Ontroerende inkijk in het leven van een militair
Coen Verbraak maakt boeiende series met mensen uit
verschillende beroepen of met dezelfde problemen. Hij begon een serie in 2010 met
toptrainers en praatte in 2017 met mensen die achterblijven in rouw. Zijn serie
met militairen is, zoals Charlotte Mutsaers op Facebook schreef, een hele
geslaagde: ‘Jegens militairen
bestaan er allerlei vooroordelen. Bovendien worden ze niet hip of sexy gevonden of hoe het allemaal mag heten. Verbraak weet
dit alles te ontkrachten door ze volledig op hun gemak te stellen en de kans te
geven zichzelf te zijn. Je kreeg portretten te zien van heel boeiende mensen,
die nooit zaten te snoeven en te stoeven en over de meeste zaken grondig
nadachten, ook wat betreft hun beroep. Wat mij betreft de interessantste gasten
van deze zomer en ook nog goed in het pak!’
Zelf vond ik het
steeds boeiender om naar mannen (en vrouwen) te kijken die ooit zelf een kind
zijn geweest en besloten hebben bij de krijgsmacht te gaan werken.
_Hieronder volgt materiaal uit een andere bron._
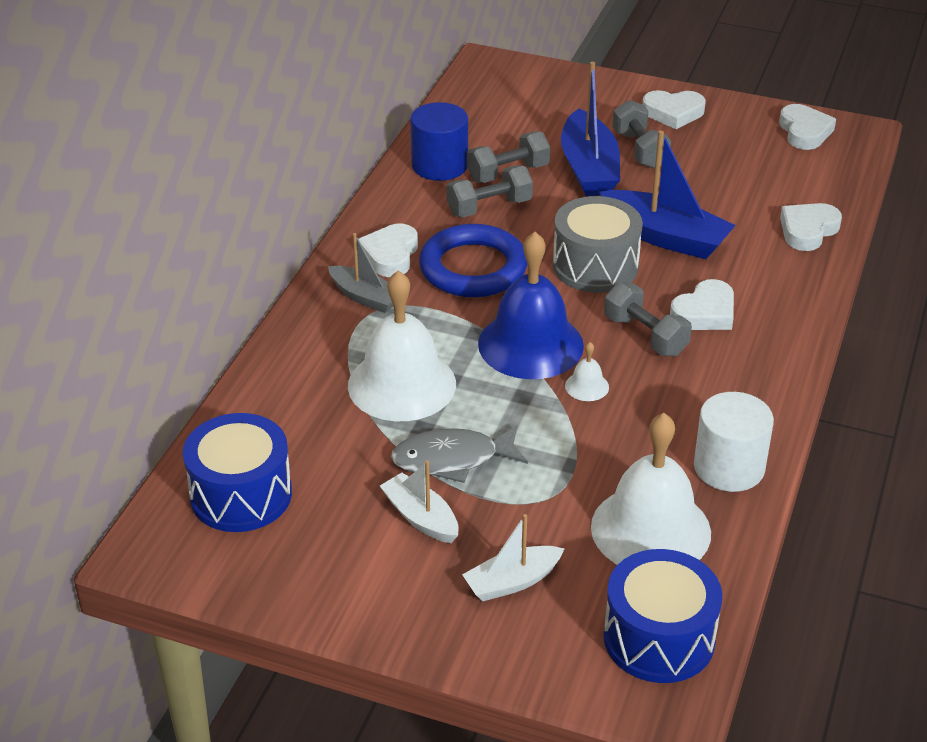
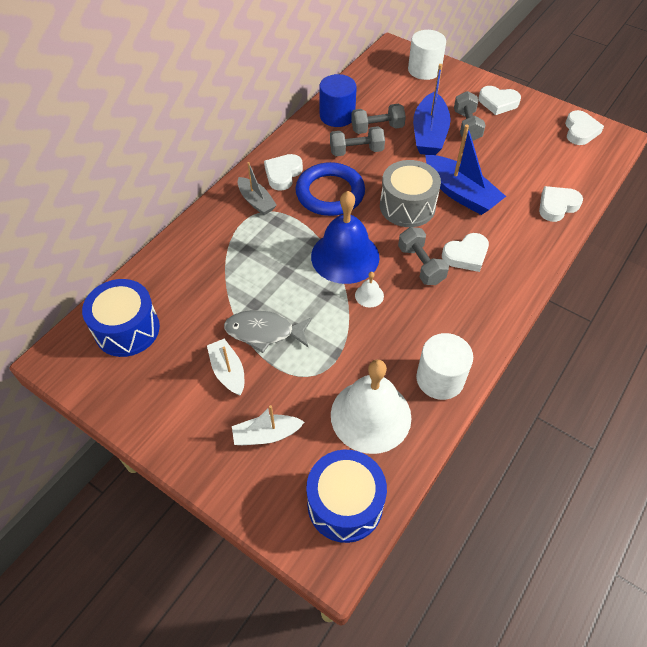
camera: 15 degrees right, 15 degrees up
white bell [348,270,456,421] -> none
none -> white cylinder [408,30,446,80]

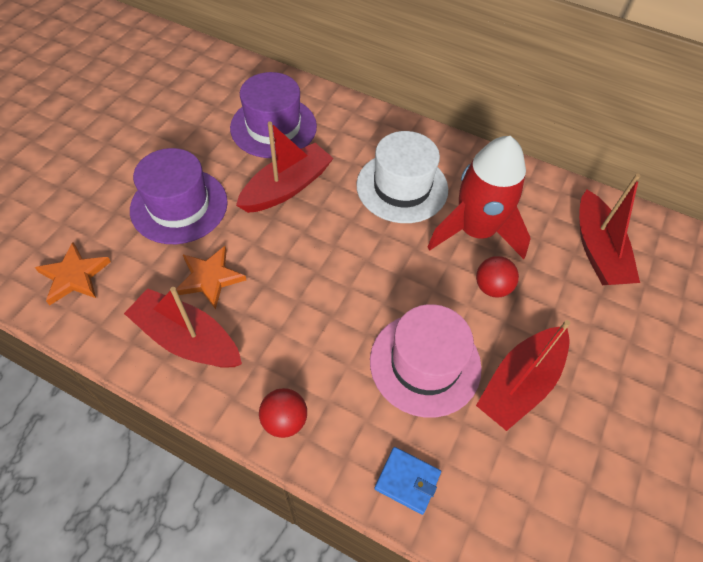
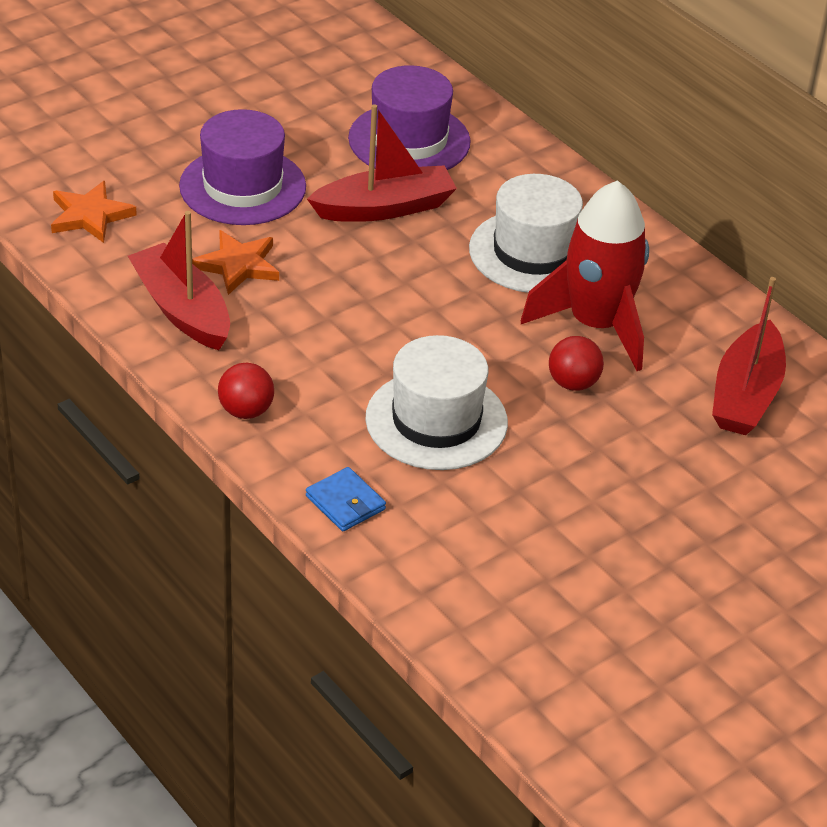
camera: 25 degrees right, 15 degrees down
pink hat [370,304,482,418] -> white hat [365,335,508,470]
red boat [476,320,570,431] -> none

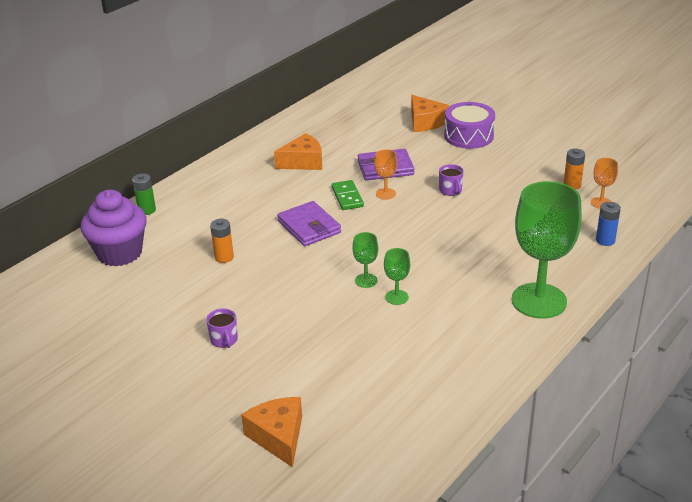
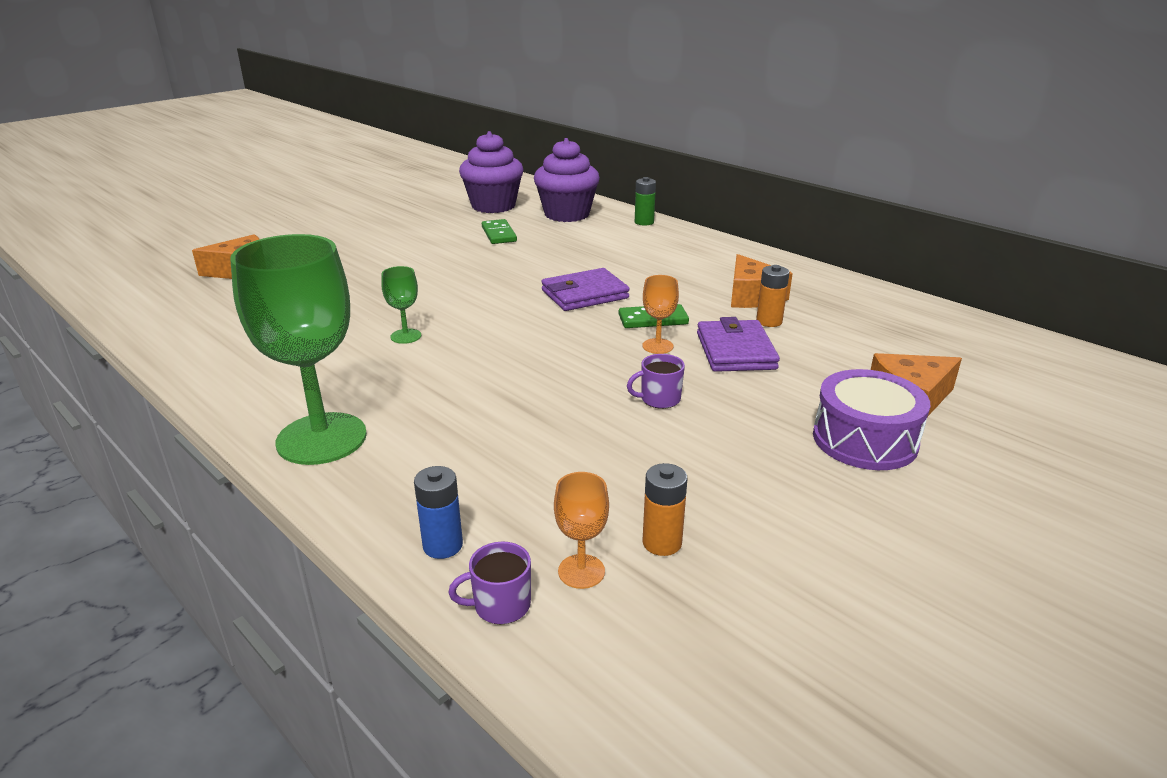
camera: 95 degrees right, 5 degrees down
purple mug [206,308,238,348] -> purple mug moved to [448,542,531,625]
orange battery [210,219,234,263] -> orange battery moved to [756,265,790,327]
green goblet [352,232,378,288] -> none
none -> purple cupcake [459,131,524,213]
none -> green domino [482,219,517,244]

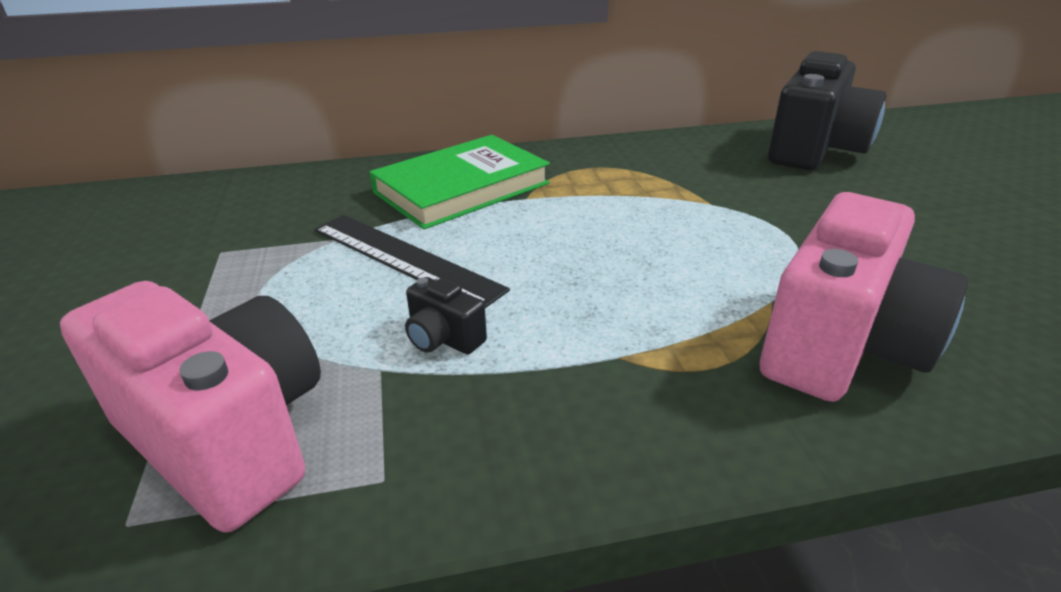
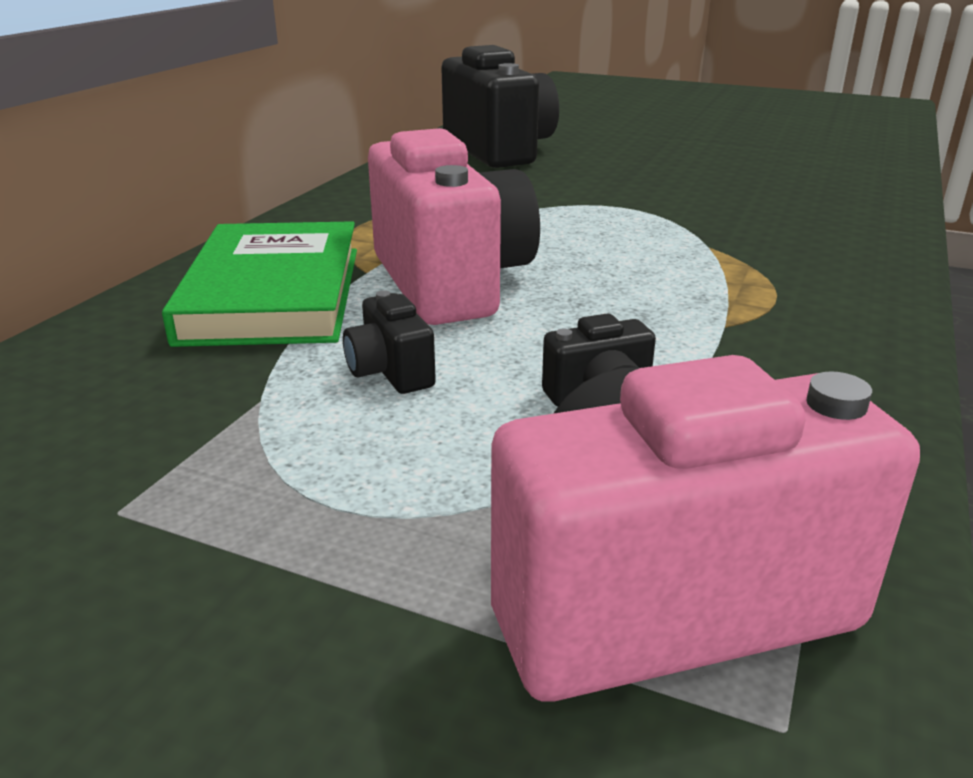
camera: 55 degrees left, 5 degrees down
black ruler [314,215,510,308] -> black camera [343,290,436,394]
pink camera [760,192,968,402] -> pink camera moved to [368,128,540,325]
In de
laatste afleveringen ging die over in ontroering over de openhartigheid van hun
verhalen en kwetsbaarheid van hun leven. In hun aard hebben de elf militairen nog
steeds wel iets van dat kind, hetzij de nieuwsgierigheid, de brutaliteit of de
behoefte om voor een ander te zorgen, ieder met zijn eigen karakter en zijn
persoonlijkheid. De montage van de gesprekken van Verbraak met sappige en meer
afstandelijke vertellers leidt tot antwoorden die soms heel kort zijn en dan
weer tot langere beschouwingen aanleiding geven.
De elf militairen zijn:
Commandant der strijdkrachten Tom Middendorp(rechts op de foto naast Verbraak)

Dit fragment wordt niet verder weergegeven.